DIRECTIONS
The response should consist of the records that follow, repeated exactly.

BEGIN

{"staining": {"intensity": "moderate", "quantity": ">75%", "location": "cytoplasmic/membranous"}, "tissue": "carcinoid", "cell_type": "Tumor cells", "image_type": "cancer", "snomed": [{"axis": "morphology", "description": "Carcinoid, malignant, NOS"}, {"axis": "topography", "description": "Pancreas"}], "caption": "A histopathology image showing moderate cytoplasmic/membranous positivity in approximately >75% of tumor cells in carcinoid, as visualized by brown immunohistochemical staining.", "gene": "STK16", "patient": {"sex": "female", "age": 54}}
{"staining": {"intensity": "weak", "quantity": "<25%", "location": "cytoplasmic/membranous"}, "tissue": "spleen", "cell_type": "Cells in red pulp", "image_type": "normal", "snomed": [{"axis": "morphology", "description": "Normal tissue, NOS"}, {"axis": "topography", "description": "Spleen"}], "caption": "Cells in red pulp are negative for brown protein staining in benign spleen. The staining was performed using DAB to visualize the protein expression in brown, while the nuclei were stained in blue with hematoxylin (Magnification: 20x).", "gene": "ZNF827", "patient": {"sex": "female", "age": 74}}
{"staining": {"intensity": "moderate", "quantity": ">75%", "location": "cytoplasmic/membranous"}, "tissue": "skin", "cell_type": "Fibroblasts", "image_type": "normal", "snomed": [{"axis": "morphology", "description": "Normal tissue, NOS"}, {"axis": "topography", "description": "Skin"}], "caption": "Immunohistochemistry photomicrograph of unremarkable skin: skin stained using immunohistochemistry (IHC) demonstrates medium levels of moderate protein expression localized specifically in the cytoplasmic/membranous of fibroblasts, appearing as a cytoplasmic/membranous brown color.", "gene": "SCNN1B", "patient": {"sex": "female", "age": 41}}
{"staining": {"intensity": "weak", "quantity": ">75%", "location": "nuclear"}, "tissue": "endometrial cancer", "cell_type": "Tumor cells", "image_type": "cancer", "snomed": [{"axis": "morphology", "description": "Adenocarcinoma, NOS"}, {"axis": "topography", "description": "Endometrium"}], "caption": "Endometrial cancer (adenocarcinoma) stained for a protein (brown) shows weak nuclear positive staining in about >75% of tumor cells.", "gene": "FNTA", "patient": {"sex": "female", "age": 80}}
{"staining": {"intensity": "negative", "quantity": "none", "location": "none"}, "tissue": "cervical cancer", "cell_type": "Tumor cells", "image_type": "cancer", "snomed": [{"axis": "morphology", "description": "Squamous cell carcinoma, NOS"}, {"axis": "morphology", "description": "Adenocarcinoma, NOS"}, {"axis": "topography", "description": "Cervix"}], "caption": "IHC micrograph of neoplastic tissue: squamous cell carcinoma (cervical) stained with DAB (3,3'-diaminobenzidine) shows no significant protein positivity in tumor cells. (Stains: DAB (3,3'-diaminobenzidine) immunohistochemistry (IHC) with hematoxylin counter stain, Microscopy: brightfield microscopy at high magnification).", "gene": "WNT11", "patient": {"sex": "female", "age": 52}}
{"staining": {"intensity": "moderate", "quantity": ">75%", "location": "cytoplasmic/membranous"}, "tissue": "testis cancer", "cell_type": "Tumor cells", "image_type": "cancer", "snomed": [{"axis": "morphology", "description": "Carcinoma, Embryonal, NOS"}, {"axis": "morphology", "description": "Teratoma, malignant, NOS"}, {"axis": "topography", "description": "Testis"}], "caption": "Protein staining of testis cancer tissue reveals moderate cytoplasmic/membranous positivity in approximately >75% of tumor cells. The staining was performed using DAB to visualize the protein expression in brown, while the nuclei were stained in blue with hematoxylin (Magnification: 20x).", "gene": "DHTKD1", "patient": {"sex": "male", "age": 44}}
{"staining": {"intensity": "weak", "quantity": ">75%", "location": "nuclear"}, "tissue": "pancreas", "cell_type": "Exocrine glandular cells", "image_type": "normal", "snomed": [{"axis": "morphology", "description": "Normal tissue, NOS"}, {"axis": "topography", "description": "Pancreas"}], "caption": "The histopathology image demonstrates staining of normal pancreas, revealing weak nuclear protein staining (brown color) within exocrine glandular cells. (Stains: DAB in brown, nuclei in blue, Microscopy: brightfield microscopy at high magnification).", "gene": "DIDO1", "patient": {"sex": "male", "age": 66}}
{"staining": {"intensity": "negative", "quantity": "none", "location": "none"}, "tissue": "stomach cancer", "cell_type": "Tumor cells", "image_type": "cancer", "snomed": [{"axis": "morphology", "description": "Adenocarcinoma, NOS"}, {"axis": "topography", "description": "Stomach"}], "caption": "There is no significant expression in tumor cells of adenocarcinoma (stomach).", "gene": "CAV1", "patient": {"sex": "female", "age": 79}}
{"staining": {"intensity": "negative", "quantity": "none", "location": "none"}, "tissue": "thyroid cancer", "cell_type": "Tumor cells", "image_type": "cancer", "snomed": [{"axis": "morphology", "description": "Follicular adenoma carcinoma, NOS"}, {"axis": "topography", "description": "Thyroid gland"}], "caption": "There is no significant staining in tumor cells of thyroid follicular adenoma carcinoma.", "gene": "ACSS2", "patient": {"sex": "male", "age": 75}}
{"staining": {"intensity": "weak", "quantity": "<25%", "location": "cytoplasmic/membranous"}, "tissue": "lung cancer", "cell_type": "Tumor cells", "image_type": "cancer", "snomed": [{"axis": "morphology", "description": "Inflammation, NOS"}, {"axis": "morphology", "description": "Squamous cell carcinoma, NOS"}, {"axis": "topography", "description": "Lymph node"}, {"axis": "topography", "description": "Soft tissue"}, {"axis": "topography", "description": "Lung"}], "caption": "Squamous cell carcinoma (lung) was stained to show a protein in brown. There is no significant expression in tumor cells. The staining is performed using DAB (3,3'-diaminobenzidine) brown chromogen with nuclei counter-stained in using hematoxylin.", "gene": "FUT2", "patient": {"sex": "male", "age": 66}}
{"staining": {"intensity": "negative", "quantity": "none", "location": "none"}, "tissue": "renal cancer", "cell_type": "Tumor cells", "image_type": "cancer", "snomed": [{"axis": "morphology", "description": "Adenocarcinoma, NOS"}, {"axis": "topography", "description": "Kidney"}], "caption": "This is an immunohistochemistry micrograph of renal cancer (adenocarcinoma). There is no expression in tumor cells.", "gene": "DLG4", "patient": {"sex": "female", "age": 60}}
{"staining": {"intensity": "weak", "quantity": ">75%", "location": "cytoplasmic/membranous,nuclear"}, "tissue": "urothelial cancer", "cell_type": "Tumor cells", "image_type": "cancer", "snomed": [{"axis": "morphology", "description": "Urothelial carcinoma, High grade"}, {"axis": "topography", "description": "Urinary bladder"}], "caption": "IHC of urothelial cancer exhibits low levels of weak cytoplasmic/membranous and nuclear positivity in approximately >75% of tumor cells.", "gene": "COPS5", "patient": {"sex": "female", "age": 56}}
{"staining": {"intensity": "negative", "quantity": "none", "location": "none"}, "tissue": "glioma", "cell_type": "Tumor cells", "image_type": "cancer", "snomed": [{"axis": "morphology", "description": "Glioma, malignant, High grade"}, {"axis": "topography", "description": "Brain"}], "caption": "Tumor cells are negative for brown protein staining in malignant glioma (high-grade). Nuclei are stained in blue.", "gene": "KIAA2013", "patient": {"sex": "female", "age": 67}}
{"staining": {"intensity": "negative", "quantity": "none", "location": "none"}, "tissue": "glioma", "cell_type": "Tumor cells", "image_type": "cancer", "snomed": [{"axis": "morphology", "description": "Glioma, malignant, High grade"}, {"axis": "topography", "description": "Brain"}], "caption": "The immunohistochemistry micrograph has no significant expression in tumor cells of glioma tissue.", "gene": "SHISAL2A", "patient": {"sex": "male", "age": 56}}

END

ANSWER BOX
{"staining": {"intensity": "moderate", "quantity": ">75%", "location": "cytoplasmic/membranous"}, "tissue": "carcinoid", "cell_type": "Tumor cells", "image_type": "cancer", "snomed": [{"axis": "morphology", "description": "Carcinoid, malignant, NOS"}, {"axis": "topography", "description": "Pancreas"}], "caption": "A histopathology image showing moderate cytoplasmic/membranous positivity in approximately >75% of tumor cells in carcinoid, as visualized by brown immunohistochemical staining.", "gene": "STK16", "patient": {"sex": "female", "age": 54}}
{"staining": {"intensity": "weak", "quantity": "<25%", "location": "cytoplasmic/membranous"}, "tissue": "spleen", "cell_type": "Cells in red pulp", "image_type": "normal", "snomed": [{"axis": "morphology", "description": "Normal tissue, NOS"}, {"axis": "topography", "description": "Spleen"}], "caption": "Cells in red pulp are negative for brown protein staining in benign spleen. The staining was performed using DAB to visualize the protein expression in brown, while the nuclei were stained in blue with hematoxylin (Magnification: 20x).", "gene": "ZNF827", "patient": {"sex": "female", "age": 74}}
{"staining": {"intensity": "moderate", "quantity": ">75%", "location": "cytoplasmic/membranous"}, "tissue": "skin", "cell_type": "Fibroblasts", "image_type": "normal", "snomed": [{"axis": "morphology", "description": "Normal tissue, NOS"}, {"axis": "topography", "description": "Skin"}], "caption": "Immunohistochemistry photomicrograph of unremarkable skin: skin stained using immunohistochemistry (IHC) demonstrates medium levels of moderate protein expression localized specifically in the cytoplasmic/membranous of fibroblasts, appearing as a cytoplasmic/membranous brown color.", "gene": "SCNN1B", "patient": {"sex": "female", "age": 41}}
{"staining": {"intensity": "weak", "quantity": ">75%", "location": "nuclear"}, "tissue": "endometrial cancer", "cell_type": "Tumor cells", "image_type": "cancer", "snomed": [{"axis": "morphology", "description": "Adenocarcinoma, NOS"}, {"axis": "topography", "description": "Endometrium"}], "caption": "Endometrial cancer (adenocarcinoma) stained for a protein (brown) shows weak nuclear positive staining in about >75% of tumor cells.", "gene": "FNTA", "patient": {"sex": "female", "age": 80}}
{"staining": {"intensity": "negative", "quantity": "none", "location": "none"}, "tissue": "cervical cancer", "cell_type": "Tumor cells", "image_type": "cancer", "snomed": [{"axis": "morphology", "description": "Squamous cell carcinoma, NOS"}, {"axis": "morphology", "description": "Adenocarcinoma, NOS"}, {"axis": "topography", "description": "Cervix"}], "caption": "IHC micrograph of neoplastic tissue: squamous cell carcinoma (cervical) stained with DAB (3,3'-diaminobenzidine) shows no significant protein positivity in tumor cells. (Stains: DAB (3,3'-diaminobenzidine) immunohistochemistry (IHC) with hematoxylin counter stain, Microscopy: brightfield microscopy at high magnification).", "gene": "WNT11", "patient": {"sex": "female", "age": 52}}
{"staining": {"intensity": "moderate", "quantity": ">75%", "location": "cytoplasmic/membranous"}, "tissue": "testis cancer", "cell_type": "Tumor cells", "image_type": "cancer", "snomed": [{"axis": "morphology", "description": "Carcinoma, Embryonal, NOS"}, {"axis": "morphology", "description": "Teratoma, malignant, NOS"}, {"axis": "topography", "description": "Testis"}], "caption": "Protein staining of testis cancer tissue reveals moderate cytoplasmic/membranous positivity in approximately >75% of tumor cells. The staining was performed using DAB to visualize the protein expression in brown, while the nuclei were stained in blue with hematoxylin (Magnification: 20x).", "gene": "DHTKD1", "patient": {"sex": "male", "age": 44}}
{"staining": {"intensity": "weak", "quantity": ">75%", "location": "nuclear"}, "tissue": "pancreas", "cell_type": "Exocrine glandular cells", "image_type": "normal", "snomed": [{"axis": "morphology", "description": "Normal tissue, NOS"}, {"axis": "topography", "description": "Pancreas"}], "caption": "The histopathology image demonstrates staining of normal pancreas, revealing weak nuclear protein staining (brown color) within exocrine glandular cells. (Stains: DAB in brown, nuclei in blue, Microscopy: brightfield microscopy at high magnification).", "gene": "DIDO1", "patient": {"sex": "male", "age": 66}}
{"staining": {"intensity": "negative", "quantity": "none", "location": "none"}, "tissue": "stomach cancer", "cell_type": "Tumor cells", "image_type": "cancer", "snomed": [{"axis": "morphology", "description": "Adenocarcinoma, NOS"}, {"axis": "topography", "description": "Stomach"}], "caption": "There is no significant expression in tumor cells of adenocarcinoma (stomach).", "gene": "CAV1", "patient": {"sex": "female", "age": 79}}
{"staining": {"intensity": "negative", "quantity": "none", "location": "none"}, "tissue": "thyroid cancer", "cell_type": "Tumor cells", "image_type": "cancer", "snomed": [{"axis": "morphology", "description": "Follicular adenoma carcinoma, NOS"}, {"axis": "topography", "description": "Thyroid gland"}], "caption": "There is no significant staining in tumor cells of thyroid follicular adenoma carcinoma.", "gene": "ACSS2", "patient": {"sex": "male", "age": 75}}
{"staining": {"intensity": "weak", "quantity": "<25%", "location": "cytoplasmic/membranous"}, "tissue": "lung cancer", "cell_type": "Tumor cells", "image_type": "cancer", "snomed": [{"axis": "morphology", "description": "Inflammation, NOS"}, {"axis": "morphology", "description": "Squamous cell carcinoma, NOS"}, {"axis": "topography", "description": "Lymph node"}, {"axis": "topography", "description": "Soft tissue"}, {"axis": "topography", "description": "Lung"}], "caption": "Squamous cell carcinoma (lung) was stained to show a protein in brown. There is no significant expression in tumor cells. The staining is performed using DAB (3,3'-diaminobenzidine) brown chromogen with nuclei counter-stained in using hematoxylin.", "gene": "FUT2", "patient": {"sex": "male", "age": 66}}
{"staining": {"intensity": "negative", "quantity": "none", "location": "none"}, "tissue": "renal cancer", "cell_type": "Tumor cells", "image_type": "cancer", "snomed": [{"axis": "morphology", "description": "Adenocarcinoma, NOS"}, {"axis": "topography", "description": "Kidney"}], "caption": "This is an immunohistochemistry micrograph of renal cancer (adenocarcinoma). There is no expression in tumor cells.", "gene": "DLG4", "patient": {"sex": "female", "age": 60}}
{"staining": {"intensity": "weak", "quantity": ">75%", "location": "cytoplasmic/membranous,nuclear"}, "tissue": "urothelial cancer", "cell_type": "Tumor cells", "image_type": "cancer", "snomed": [{"axis": "morphology", "description": "Urothelial carcinoma, High grade"}, {"axis": "topography", "description": "Urinary bladder"}], "caption": "IHC of urothelial cancer exhibits low levels of weak cytoplasmic/membranous and nuclear positivity in approximately >75% of tumor cells.", "gene": "COPS5", "patient": {"sex": "female", "age": 56}}
{"staining": {"intensity": "negative", "quantity": "none", "location": "none"}, "tissue": "glioma", "cell_type": "Tumor cells", "image_type": "cancer", "snomed": [{"axis": "morphology", "description": "Glioma, malignant, High grade"}, {"axis": "topography", "description": "Brain"}], "caption": "Tumor cells are negative for brown protein staining in malignant glioma (high-grade). Nuclei are stained in blue.", "gene": "KIAA2013", "patient": {"sex": "female", "age": 67}}
{"staining": {"intensity": "negative", "quantity": "none", "location": "none"}, "tissue": "glioma", "cell_type": "Tumor cells", "image_type": "cancer", "snomed": [{"axis": "morphology", "description": "Glioma, malignant, High grade"}, {"axis": "topography", "description": "Brain"}], "caption": "The immunohistochemistry micrograph has no significant expression in tumor cells of glioma tissue.", "gene": "SHISAL2A", "patient": {"sex": "male", "age": 56}}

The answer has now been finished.